Lloyds (LON:LLOY) share price has met technical support this morning, as a post-results rally fades.
Lloyds Banking Group updated the market on the 25th October, subsequently rallying to hit intraday highs of 69.66p.
Since then a combination of fears over the UK economy and political turmoil have led to declines in the banking sector with Lloyd’s shares being one of the casualties.
Lloyds has declined over 4.5% from recent highs but this morning found support at the 50 days moving average in the 66.5p region.
Lloyds gave a fairly positive update to the market in October, pointing to a 8% increase in underlying profit for the nine months to 30th September compared to the same period a year ago.
In addition its Net Interest Margin, a key gauge of a bank profitability, increased to 2.85% from a year prior.
CEO Antonio Horta-Osorio said of the results:
“We continue to focus on supporting people, businesses and communities, as set out in our Helping Britain Prosper Plan while making good progress against our strategic priorities of creating the best customer experience; becoming simpler and more efficient; and delivering sustainable growth.
“We are ahead of schedule with the integration of MBNA and now expect completion in the first quarter of 2019. We have also recently announced the acquisition of Zurich’s UK workplace pensions and savings business which is in line with the Group’s targeted growth strategy and accelerates the development of our financial planning and retirement business.
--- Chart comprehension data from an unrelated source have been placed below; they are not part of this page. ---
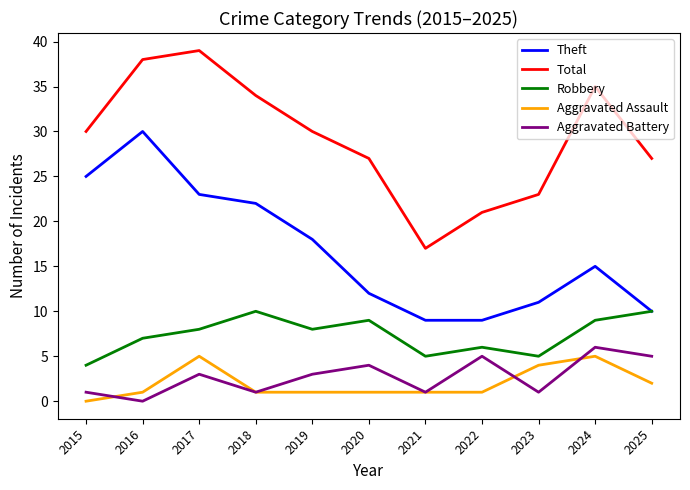

What is the sum of all Aggravated Assault values?

22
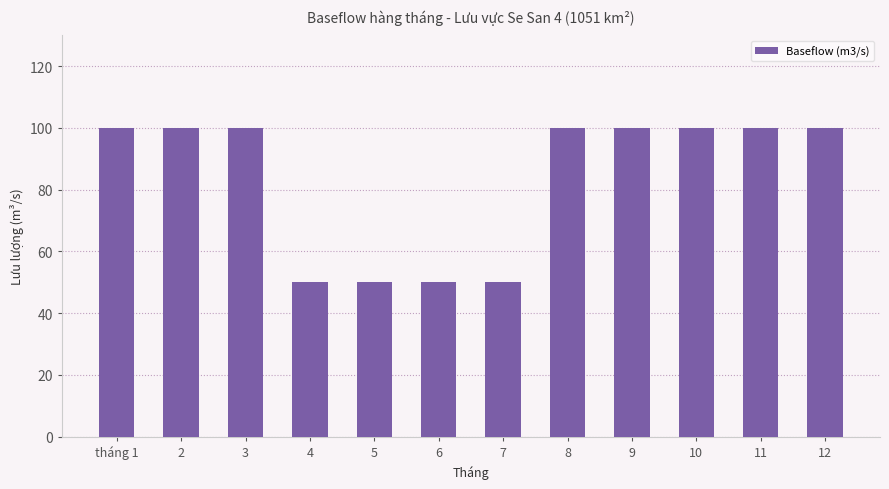

What is the difference between the maximum and minimum values?

50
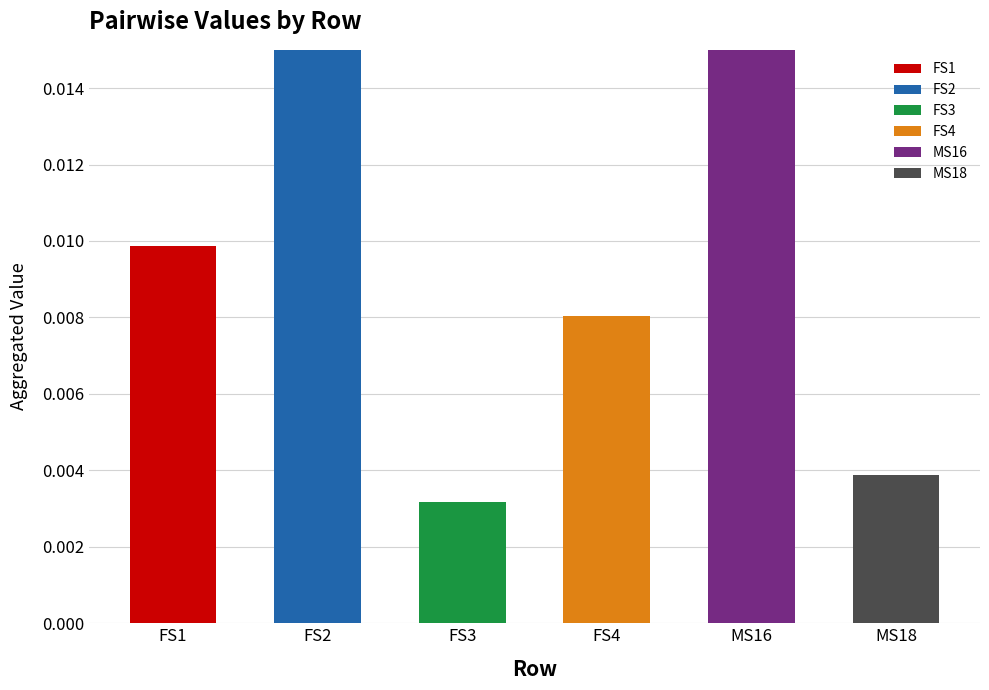

The value of FS3 at FS2 is 0.0. True or false?

True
A new organisational structure has also been implemented ahead of the announcement of our strategic review in February.”
Notwithstanding the strong performance from Lloyds in the recent period, Lloyds shares have failed to break out of their trading range as the UK economic backdrop deteriorates and Theresa May’s government suffers crisis after crisis.
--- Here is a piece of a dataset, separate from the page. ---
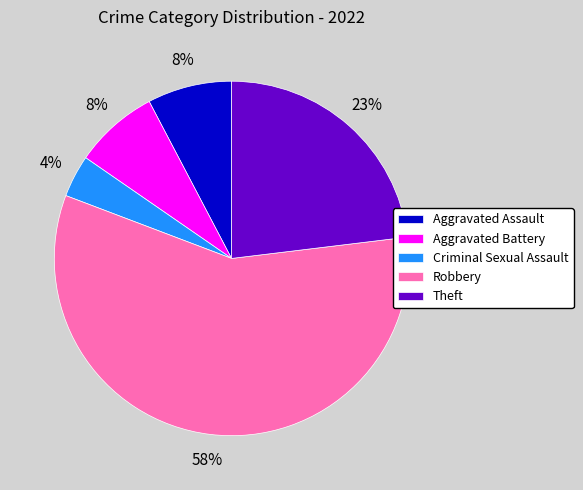

What is the majority slice?

Robbery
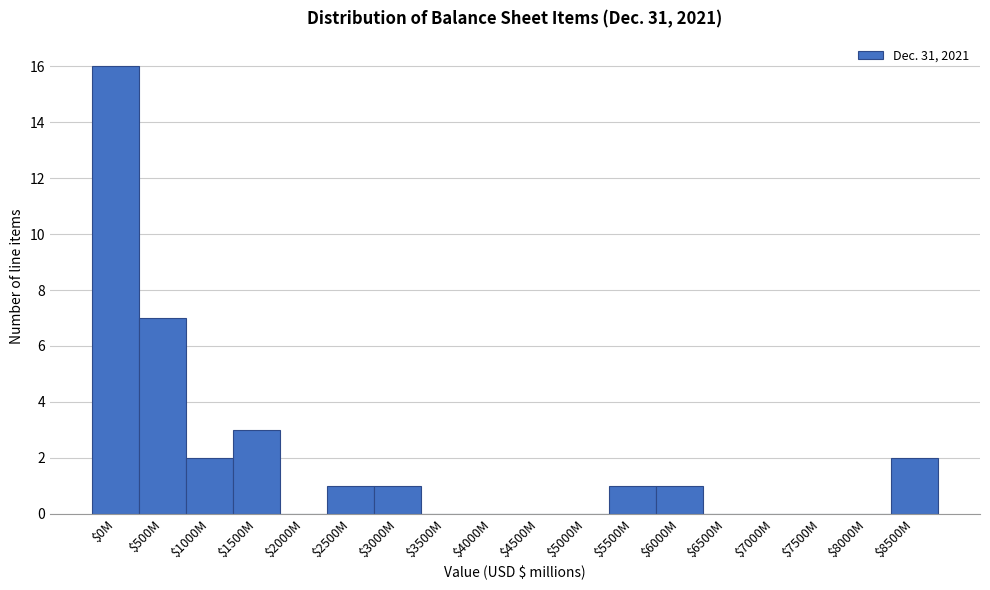

What is the sum of all values?

34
Two senior cabinet members have resigned in the past week and another may not be far behind them, raising concerns Theresa May is losing her grip on power which could lead to another general election.
Compounding the political turmoil, UK economic data has weakened recently with sharp drops in consumer activity.
Despite the potential slowdown in the UK economy, some analysts are still bullish on Lloyd’s shares. RBC Capital Markets recently reiterated their ‘outperform’ stance on the stock with a 90p target.
However, some are still negative on the stock with Citigroup rating the stock a sell and targeting 61p.